On a surtout parlé du temps jadis. Il a connu les derniers paysans. À l'époque, il y avait partout des bassins d'irrigation. Aujourd'hui, ils sont à sec, envahi par les ronces, et quand ils étaient pleins, on distribuait l'eau entre les différentes parcelles avec des martellières et des ruisseaux. Il y avait aussi des mines souterraines qui amenaient l'eau dans chaque ferme. Ou alors des sources. Christian notre voisin de la Boullière était justement spécialiste de l'entretien des mines et savait se glisser sous terre comme un furet. Maintenant, la plupart sont bouchées et tout le monde a son forage. Et il y a l'eau du canal de Provence.
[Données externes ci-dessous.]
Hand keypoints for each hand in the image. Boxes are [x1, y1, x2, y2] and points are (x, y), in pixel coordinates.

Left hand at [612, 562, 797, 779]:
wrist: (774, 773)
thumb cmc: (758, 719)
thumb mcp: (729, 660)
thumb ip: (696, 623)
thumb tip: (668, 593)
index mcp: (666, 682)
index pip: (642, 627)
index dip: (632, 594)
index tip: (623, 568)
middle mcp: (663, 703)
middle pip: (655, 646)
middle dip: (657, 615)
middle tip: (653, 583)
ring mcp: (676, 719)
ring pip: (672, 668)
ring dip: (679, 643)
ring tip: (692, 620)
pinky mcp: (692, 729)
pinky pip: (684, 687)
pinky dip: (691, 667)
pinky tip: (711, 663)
On a aussi beaucoup parlé des moulins. Rien que sur notre petite commune, il y avait cinq moulins. Mais attention, il y avait les moulins à vent et les moulins à eau. C'était pour le blé et pour les olives. Je ne suis pas arrivé à savoir si c'était les mêmes moulins qui servaient pour la farine et pour l'huile. En tout cas, l'huile d'olive, c'est pas seulement pour la cuisine, c'était pour l'éclairage aussi.
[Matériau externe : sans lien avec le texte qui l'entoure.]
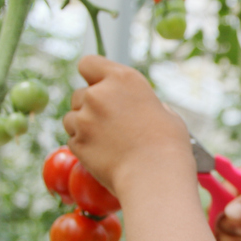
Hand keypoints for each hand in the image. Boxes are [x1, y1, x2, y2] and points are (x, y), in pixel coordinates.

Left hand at [61, 55, 192, 196]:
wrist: (155, 177)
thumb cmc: (169, 145)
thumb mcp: (165, 112)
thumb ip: (144, 103)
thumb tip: (140, 107)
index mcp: (123, 79)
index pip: (88, 63)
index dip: (92, 75)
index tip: (99, 87)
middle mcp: (98, 93)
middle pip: (79, 94)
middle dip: (89, 107)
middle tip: (109, 125)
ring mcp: (83, 118)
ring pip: (71, 117)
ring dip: (83, 127)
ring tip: (107, 142)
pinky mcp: (76, 142)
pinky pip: (72, 140)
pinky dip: (83, 146)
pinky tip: (104, 155)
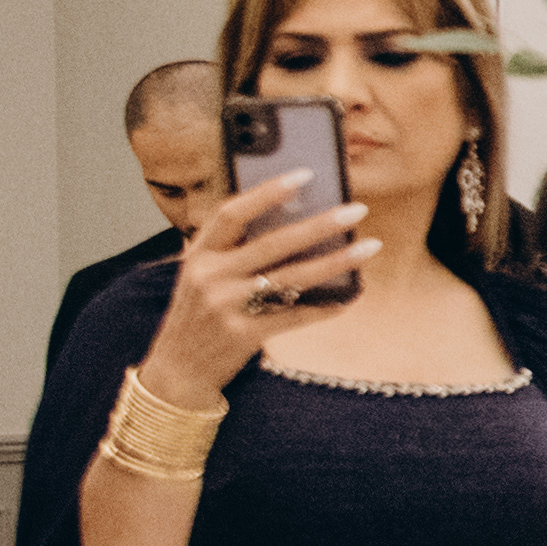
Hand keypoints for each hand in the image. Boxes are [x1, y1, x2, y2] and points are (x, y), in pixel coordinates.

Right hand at [138, 175, 371, 399]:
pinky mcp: (244, 335)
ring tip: (370, 247)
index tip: (305, 174)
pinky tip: (350, 297)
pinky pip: (295, 316)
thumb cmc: (198, 314)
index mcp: (199, 255)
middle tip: (357, 209)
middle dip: (320, 224)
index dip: (268, 192)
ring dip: (337, 262)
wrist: (176, 371)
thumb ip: (232, 249)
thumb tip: (294, 217)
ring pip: (292, 278)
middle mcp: (211, 277)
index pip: (232, 213)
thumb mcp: (201, 275)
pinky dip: (325, 307)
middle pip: (273, 243)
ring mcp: (227, 308)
Mais attention, il ne faut pas confondre les moulins à vent avec les pigeonniers. Une fois que les ailes sont tombées, ça se ressemble mais c'est facile de repérer les pigeonniers parce qu'ils ont une bande de carreaux de Saint Zacharie autour, ces carreaux vernissés brun-rouge. Vous savez pourquoi on mettait des carreaux comme ça, mon lecteur ? C'est pour pas que les rats grimpent croquer les pigeons. Il y a des pigeonniers ronds et des carrés. Je préfère les carrés. Aujourd'hui, il n'y a plus un seul pigeonnier en Provence. De retour d'Égypte, pays des pigeons, Hatem m'avait convaincu d'en élever moi-même. J'ai construit un pigeonnier mais on l'a jamais fait. Michèle a pas voulu parce que ça fait mille saletés. Les pigeons, ça chie partout ! Mais j'ai un livre superbe sur les pigeonniers de Provence. Si ça vous intéresse, je vous le prêterai. Mais attention, il s'appelle Retourne !

Vous imaginez la vie rurale, mon lecteur, quand il y avait ces bassins, ces eaux courantes, ces moulins avec les allées et venues des ânes, ces vols de pigeons et ces broches dans les cheminées...

Attention, mon lecteur de la ville : je dis ce que j'dis et je n'dis pas ce que je n'dis pas ! Je ne dis pas que c'était mieux avant. Mais je dis que ça devait être drôlement joli.